Wolf & Shepherd
- Company type: Private
- Founded: 2014
- Founder: Justin Schneider
- Headquarters: Los Angeles, California, U.S.
- Products: Dress shoe
- Website: wolfandshepherd.com

= Wolf and Shepherd =

Clothing company

Wolf and Shepherd (styled Wolf & Shepherd) is a men's dress shoe company. The company designs and sells Italian leather dress shoes using technology found in running sneakers. Wolf & Shepherd was founded in 2014 in Jacksonville Beach, Florida. In early 2017, Wolf & Shepherd relocated its headquarters to Los Angeles, California, where the company continues to operate.

==History==

Wolf & Shepherd was founded in 2014 by footwear designer, Justin Schneider. Prior to starting the company, Schneider was a decathlete competing for the University of Notre Dame. After retiring from competition, Schneider spent five years designing performance shoes and technology for footwear companies such as Adidas, Reebok and New Balance.

The idea for Wolf & Shepherd came when Schneider wanted to update traditionally uncomfortable dress shoes. A friend of Schneider made complaints about the discomfort his wood and nails dress shoes caused him on his commute to work.

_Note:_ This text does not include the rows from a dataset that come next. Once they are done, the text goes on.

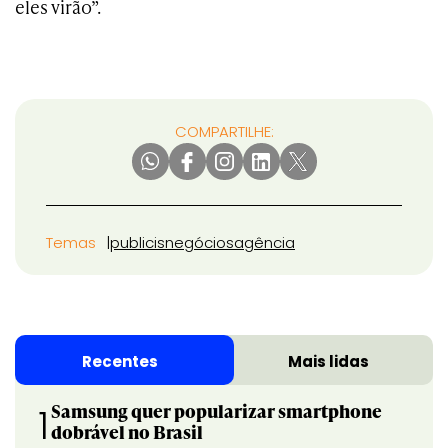
eles virão”.
COMPARTILHE:
Temas
publicis
negócios
agência
Recentes
Mais lidas
Samsung quer popularizar smartphone
1
dobrável no Brasil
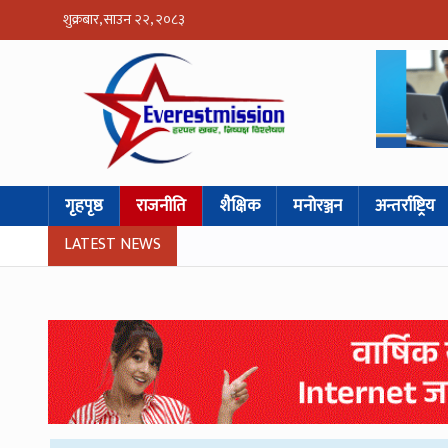
शुक्रबार, साउन २२, २०८३
गृहपृष्ठ
राजनीति
शैक्षिक
मनोरञ्जन
अन्तर्राष्ट्रिय
LATEST NEWS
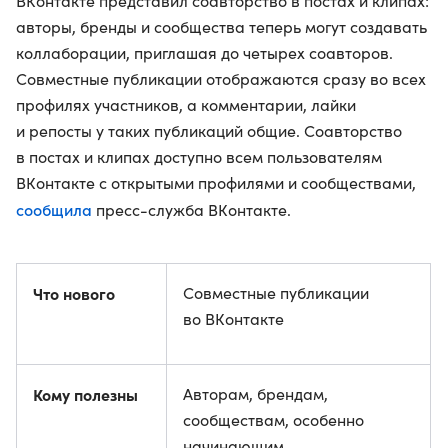
ВКонтакте представил соавторство в постах и клипах:
авторы, бренды и сообщества теперь могут создавать
коллаборации, приглашая до четырех соавторов.
Совместные публикации отображаются сразу во всех
профилях участников, а комментарии, лайки
и репосты у таких публикаций общие. Соавторство
в постах и клипах доступно всем пользователям
ВКонтакте с открытыми профилями и сообществами,
сообщила
пресс-служба ВКонтакте.
Что нового
Совместные публикации
во ВКонтакте
Кому полезны
Авторам, брендам,
сообществам, особенно
начинающим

Schneider began designing prototypes and experimenting with different technologies. Wolf & Shepherd shoes are designed using high-density ethylene vinyl acetate (HDEVA) cushioning, found in running shoes, a proprietary blend of memory foam and a carbon-fiber arch to provide stability and reduce the weight of the shoe. Schneider took the $25,000 grand prize at the McCloskey Business Plan Competition sponsored by the Mendoza College of Business at Notre Dame.

In 2016, the company competed in the Cupid's Cup Entrepreneur competition in Baltimore, hosted by Under Armour CEO Kevin Plank.

In June 2016, 23-year-old Juris Silenieks won the 'Hotline Half-Marathon', in Atlanta, Georgia, wearing a pair of Wolf & Shepherd Honey Cap Toe Lace-Up shoes. Sileniek's finishing time was named "The Fastest Half-Marathon Won in Dress Shoes".

Founder Justin Schneider was named to the Forbes 30 Under 30 Class of 2017 in the category of Retail in E-commerce.

==Products==

Wolf and Shepherd shoes are designed and crafted using Italian calf-skin, Parisian waxes and running shoe technology developed in Los Angeles, California. The shoes are hand-sewn in Porto, Portugal. Wolf and Shepherd offers various dress shoe styles including lace-ups, loafers and boots.